Problem details —
The lines wanted are those in the data below that include "down".

Extracted material —
..............................
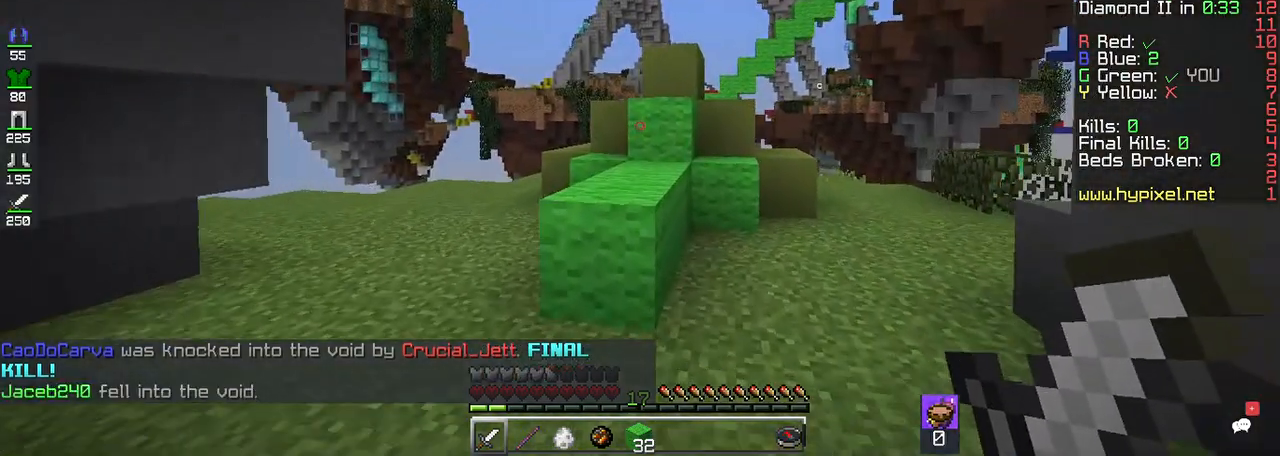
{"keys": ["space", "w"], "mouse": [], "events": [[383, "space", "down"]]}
..............................
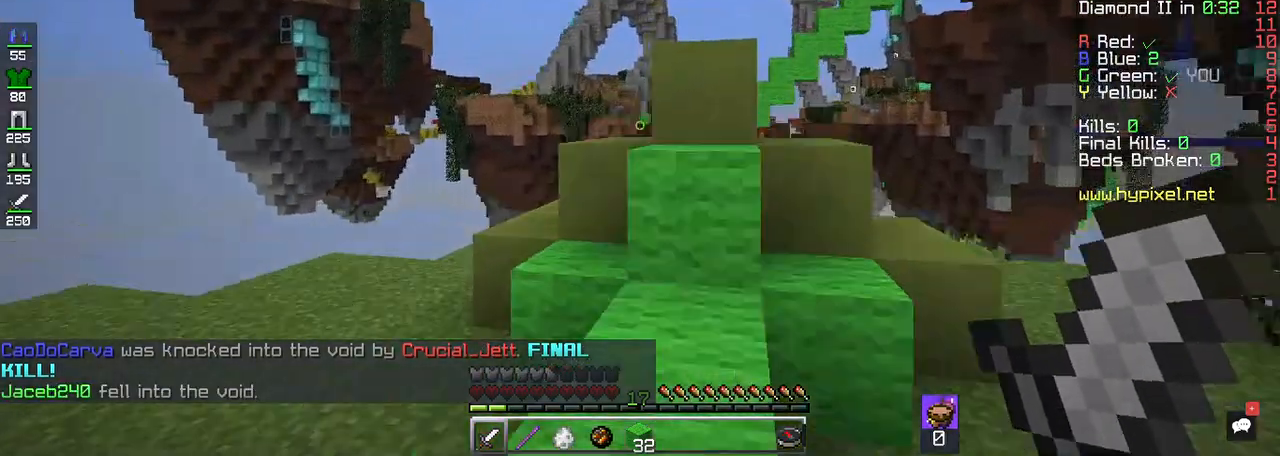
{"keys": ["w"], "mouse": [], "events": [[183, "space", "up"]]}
..............................
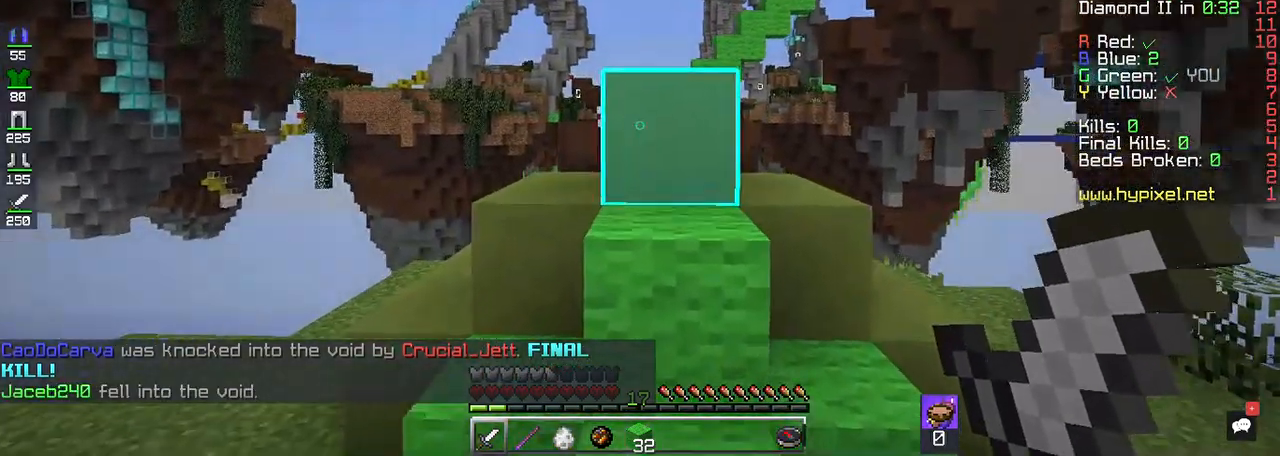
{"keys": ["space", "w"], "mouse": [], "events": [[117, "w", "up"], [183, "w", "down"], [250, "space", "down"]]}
..............................
Your solution —
{"keys": ["space", "w"], "mouse": [], "events": [[383, "space", "down"]]}
{"keys": ["space", "w"], "mouse": [], "events": [[117, "w", "up"], [183, "w", "down"], [250, "space", "down"]]}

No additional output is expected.